Les fonctionnaires de la Commission ou leurs mandataires dûment habilités à procéder aux audits ou contrôles sur place ont accès à l'ensemble des registres, documents et métadonnées nécessaires, quel que soit le support sur lequel ils sont conservés, ayant trait aux opérations soutenues par les Fonds ESI ou aux systèmes de gestion et de contrôle. Les États membres fournissent des copies de ces registres, documents et métadonnées à la Commission lorsque cette dernière le leur demande.

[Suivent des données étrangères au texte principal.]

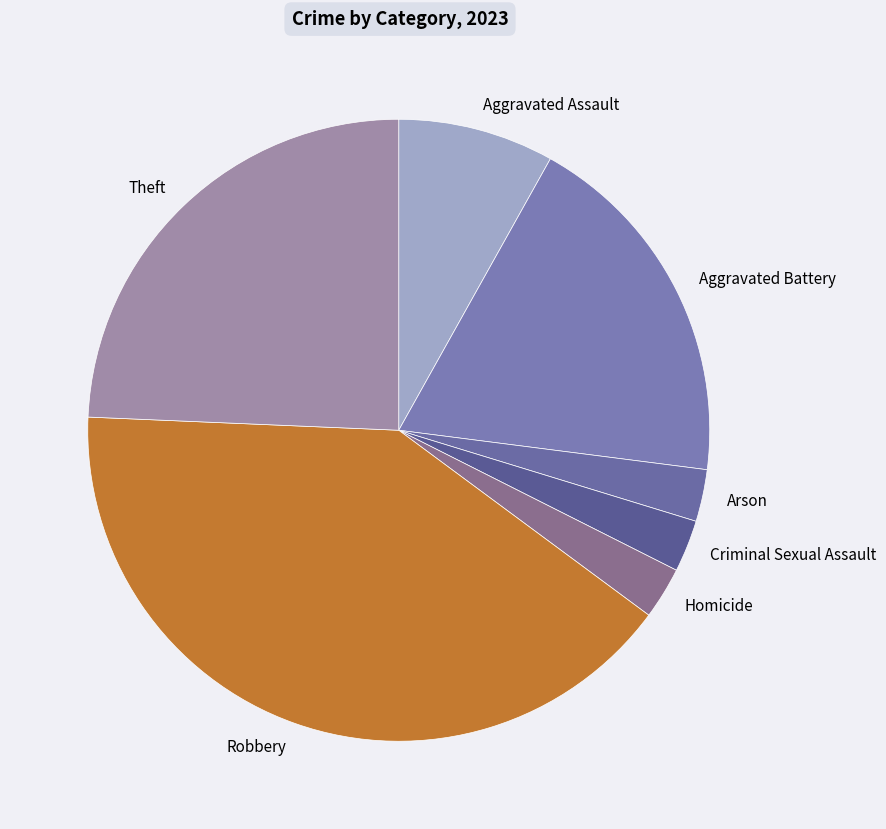

Which has a higher value, Criminal Sexual Assault or Theft?

Theft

Les pouvoirs prévus au présent paragraphe n'ont pas d'incidence sur l'application des dispositions nationales qui réservent certains actes à des agents spécifiquement désignés par la législation nationale. Ni les fonctionnaires de la Commission ni leurs mandataires ne participent, entre autres, aux visites domiciliaires ou aux interrogatoires officiels de personnes effectués en vertu de la législation nationale. Néanmoins, lesdits fonctionnaires et mandataires ont accès aux informations ainsi obtenues, sans préjudice des compétences des juridictions nationales et dans le respect total des droits fondamentaux des sujets de droit concernés.
2 bis.La Commission fournit à l’autorité nationale compétente:
a)le projet de rapport d’audit établi à la suite de l’audit ou de la vérification effectués sur place, dans un délai de trois mois à compter de la fin de cet audit ou de cette vérification;
b)le rapport d’audit final dans un délai de trois mois à compter de la réception d’une réponse exhaustive de l’autorité nationale compétente au projet de rapport d’audit établi à la suite de l’audit ou de la vérification en question effectués sur place.
Les rapports visés au premier alinéa, points a) et b), sont mis à disposition dans les délais énoncés auxdits points dans au moins une des langues officielles des institutions de l’Union.
Le délai énoncé au premier alinéa, point a), ne comprend pas la période qui commence à courir le jour suivant la date à laquelle la Commission a envoyé sa demande d’informations complémentaires à l’État membre et s’achève le jour où l’État membre répond à cette demande.
Ce paragraphe ne s’applique pas au Feader.
3. La Commission peut demander à un État membre de prendre les mesures nécessaires pour veiller au fonctionnement effectif de ses systèmes de gestion et de contrôle ou à la régularité des dépenses conformément aux règles spécifiques des Fonds.